今日は、親鸞と現代というようなお話、現在でもよろしいわけなんですけど、親鸞から見た未来っていうようなふうにしてくれないかって、ぼくの方で申し上げて、そういうふうにさせていただきました。
どっからお話ししたらと思うんですけど、現在さまざまな社会現象とか、世界現象とか、そういうものが、われわれの目の前で、起こってるわけですし、また、身近なところにも、そういう問題が起こっているわけですけども、ぼくが、現在起こっている、そういう社会現象、あるいは、社会的な事件でもいいんですけど、あるいは、社会的な事象でもいいんですけど、そういうものに、なにかひとつ特徴があるとすれば、こういうことが云えるんじゃないかっていうふうに思うわけです。
それは、一見すると、緊急な課題、緊急な事件、あるいは、緊急な事柄のように見えるもののなかに、本当は緊急な問題と、それから、永遠の問題というと、言葉がおおげさになりますけど、永続的な問題とが、いっしょに、混じっていっしょに出てきてるっていうことが、とても大きな特徴じゃないかっていうふうに思われるわけです。
これは、もうひとつ特徴を申し上げてもいいわけですけど、それは一見すると、どういったらいいんでしょう、小さな問題のようにみえることのなかに、本当は、人間が最後に解決しなければならない問題、つまり、いまの言葉でいえば、永遠の問題とか、永続的な問題ですか、それが、一見つまらない問題のようなかたちで出てきているってことが、とても大きな特徴のように思います。
ですから、大きな事件として、あるいは、大きな問題として出てくる問題のなかに、大きな問題が真にあるかとか、真に緊急な問題と、永続的な問題とが、いっしょに混じってあるかっていうふうに考えますと、そういうふうに考えるよりも、現在では、小さな問題のなかに、そういう永遠の問題と、緊急な問題とが、いっしょに混じって入ってきてる、で、小さな問題と思われることを、小さな問題というふうに考えると、もしかすると、誤解を生ずるかもしれないっていうことが、もしかすると、言えそうな気がする。それが、現在の特徴なような気が、僕はしています。

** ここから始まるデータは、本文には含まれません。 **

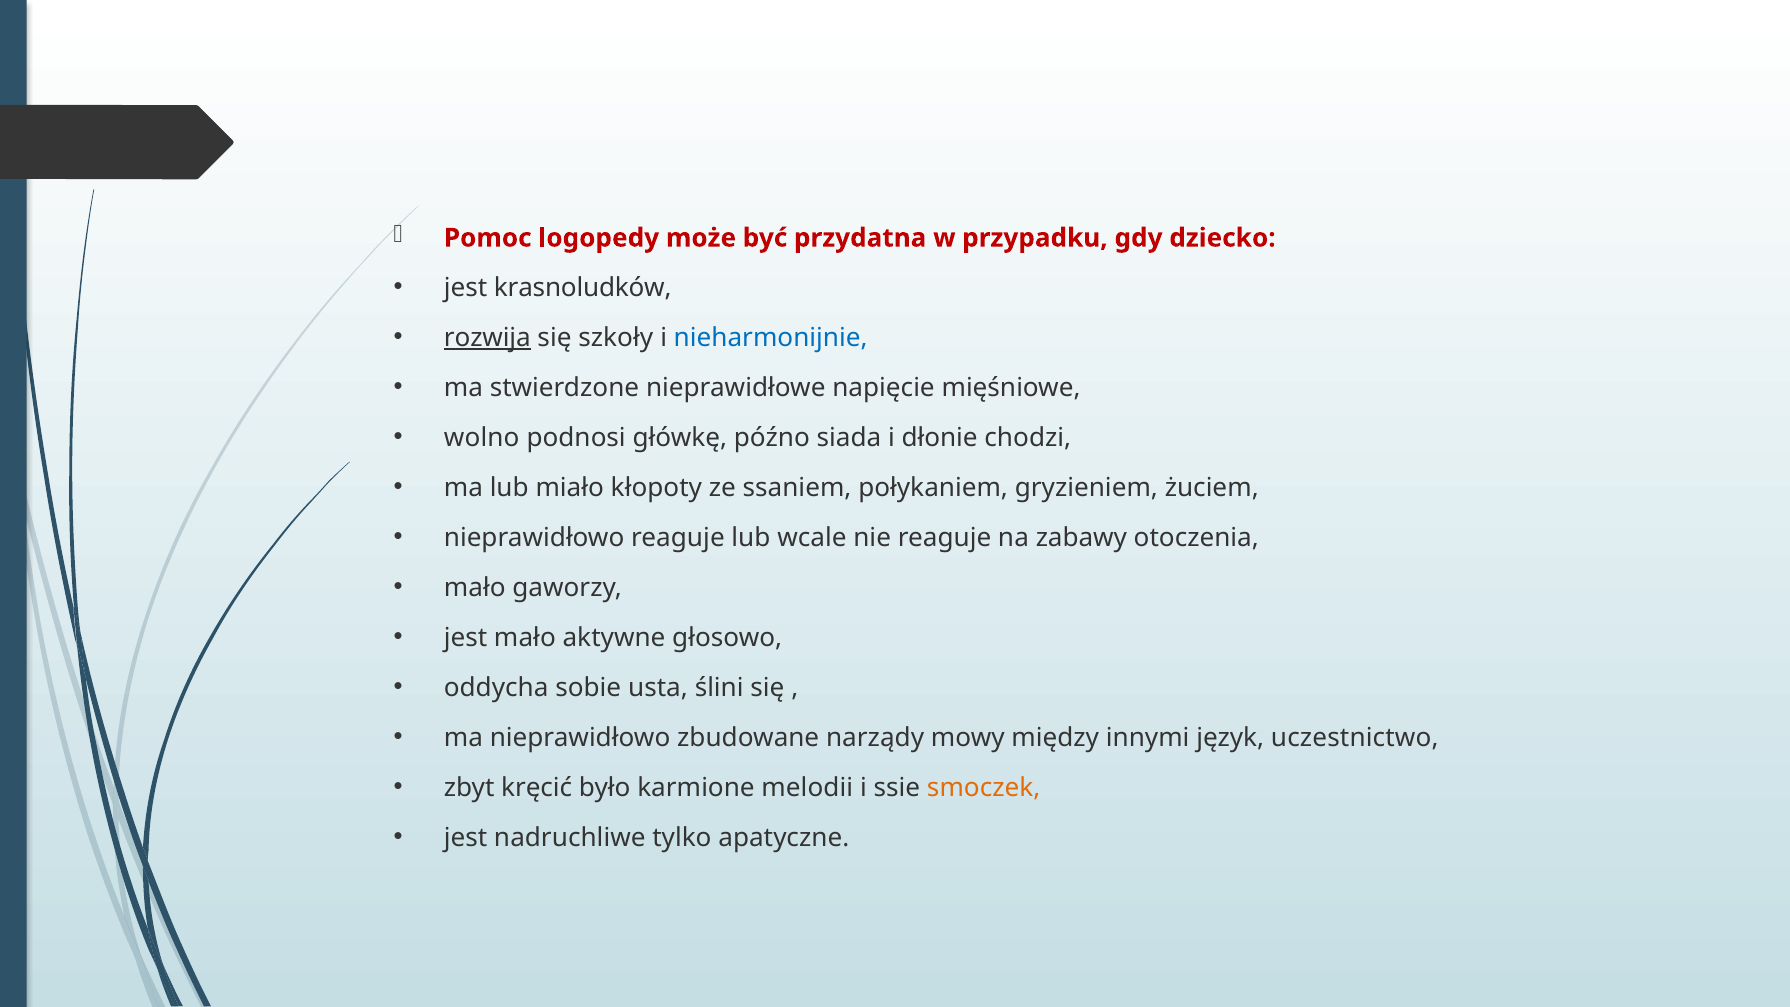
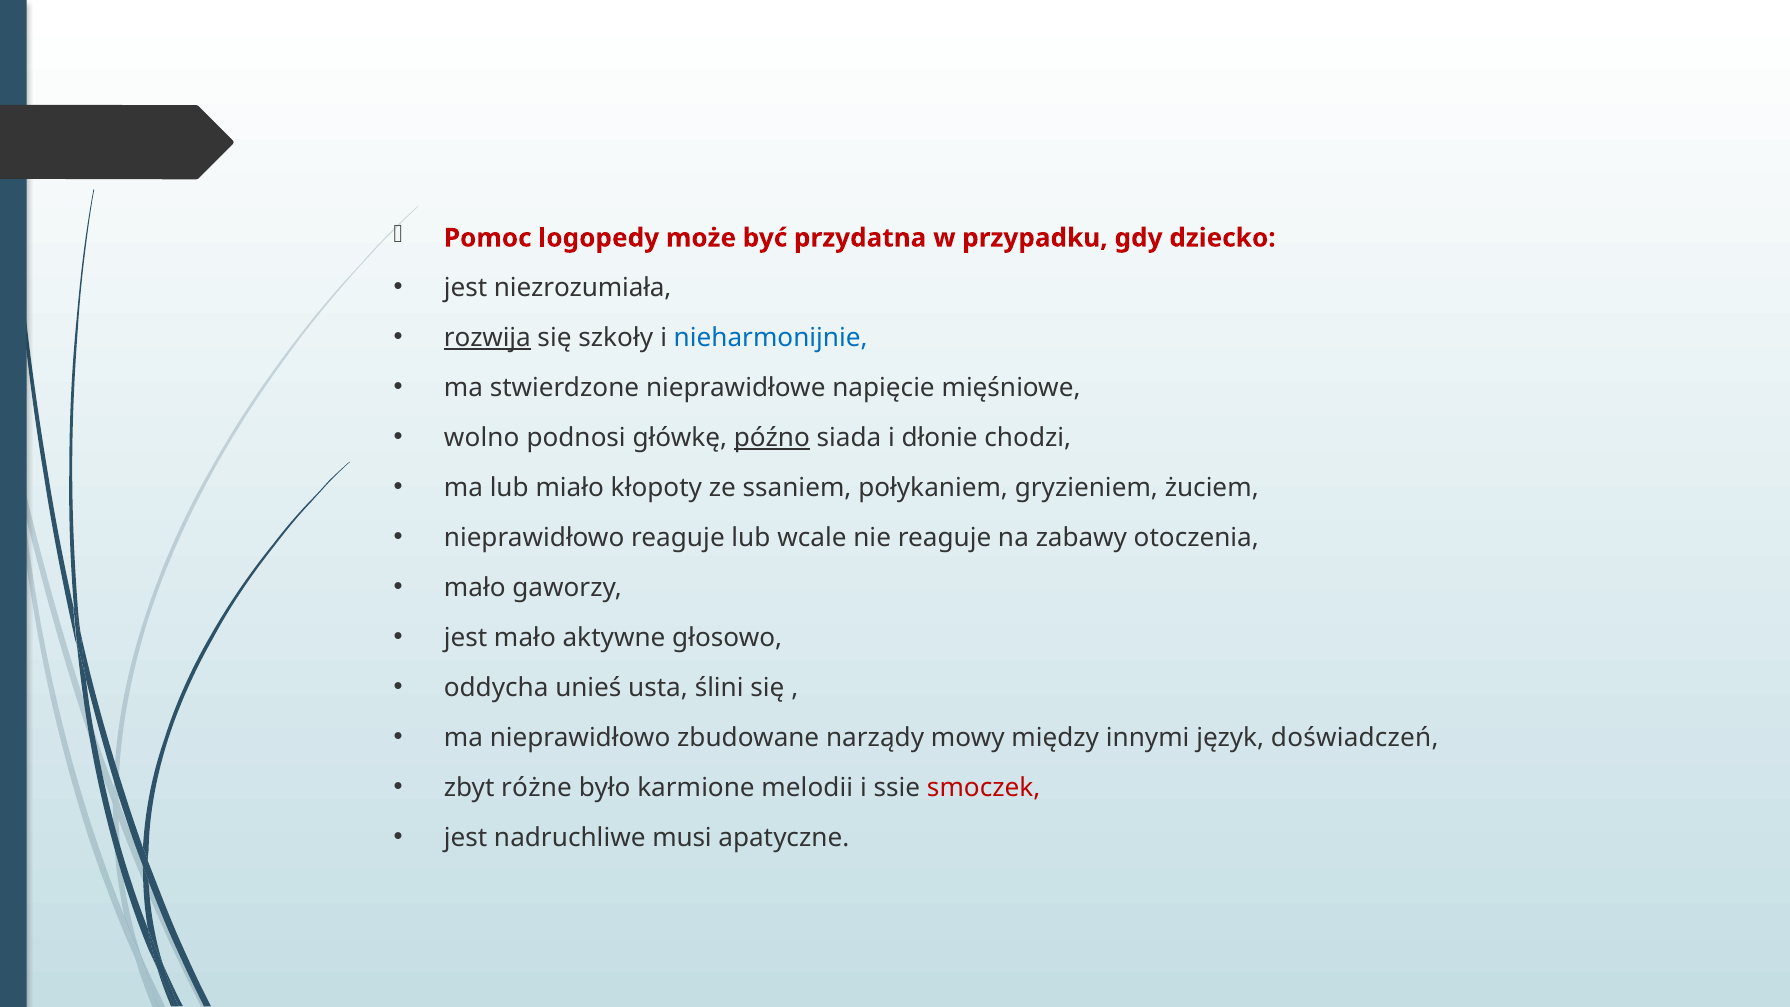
krasnoludków: krasnoludków -> niezrozumiała
późno underline: none -> present
sobie: sobie -> unieś
uczestnictwo: uczestnictwo -> doświadczeń
kręcić: kręcić -> różne
smoczek colour: orange -> red
tylko: tylko -> musi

この特徴に対して、どういうふうに対応して、どういうふうに考えていったらいいのかってことが、ぼくなんかには、とても切実な問題としてあるものですから、その切実な問題というところを、お話ししてみたいというふうに思うわけです。
この切実な問題っていうことを、親鸞の、ぼくらの言葉でいえば、思想なんですけど、親鸞の思想っていうものを介して、これを見た場合には、どういうふうに見えるんだろうかっていう、これもまた、ぼくにとっては、わりに切実な問題なんで、その切実な問題ともひっからめたところで、お話ができればっていうところで、思ってまいりました。
親鸞在世中に、生きていたときの親鸞が、見ていた未来っていうのは、非常にはっきりしているわけです。それは、浄土っていうことです。浄土っていうのが、親鸞が見ていた未来です。浄土っていうのは、いったい何なのか、浄土っていうのは、どういうふうにすれば、そこに到達できるとか、それが見られるのかっていう問題は、親鸞にとって、切実な問題だったっていうふうに思います。
その場合、親鸞の考え方をぼくなりの理解の仕方で、申し上げてみますと、これは『口伝鈔』か何かに、そういうエピソードがあったっていうふうに思いますけど、親鸞と善恵(ぜんえい)、あるいは、善恵(ぜんけい)と云うのかもしれませんですが、その2人の法然の弟子が、論争したって、どういうことを論争したかっていうと、浄土っていうのは、往生でもいいわけで、浄土にいくってことですけど、浄土にいくっていうことは、そういう言葉が書いてありますけど、体失して、つまり、体を失くしていくのか、それとも、体は失くさないでいくのかっていう、そういう論争をしたと、それで、決着がつかないで、法然にそれを尋ねたみたいな、そういうエピソードがあります。その場合に、体を失わないで、浄土にいけるんだって、あるいは、往生するんだっていうふうに云ったのが、そういう考え方を提起したのが、親鸞であるわけです。
これは、いってみれば、浄土真宗の思想的精髄に属するわけで、あるいは、親鸞の思想的精髄に属するわけで、つまり、他力ってことになるわけでしょうけれども、至心に信仰して、名号を称えたときに、間違えるかもしれませんから、どうぞよろしく、名号を称えたときに、小乗の位につくと、小乗の位っていうのは何かっていったら、そこからすぐに、即座に、浄土が見えるし、また、浄土へいけるところであるし、また、小乗の位ってことを、浄土へいったってことに考えてもいいんだっていうのが、たぶん、親鸞の浄土に対する考え方の、ひとつの特徴だっていうふうに思います。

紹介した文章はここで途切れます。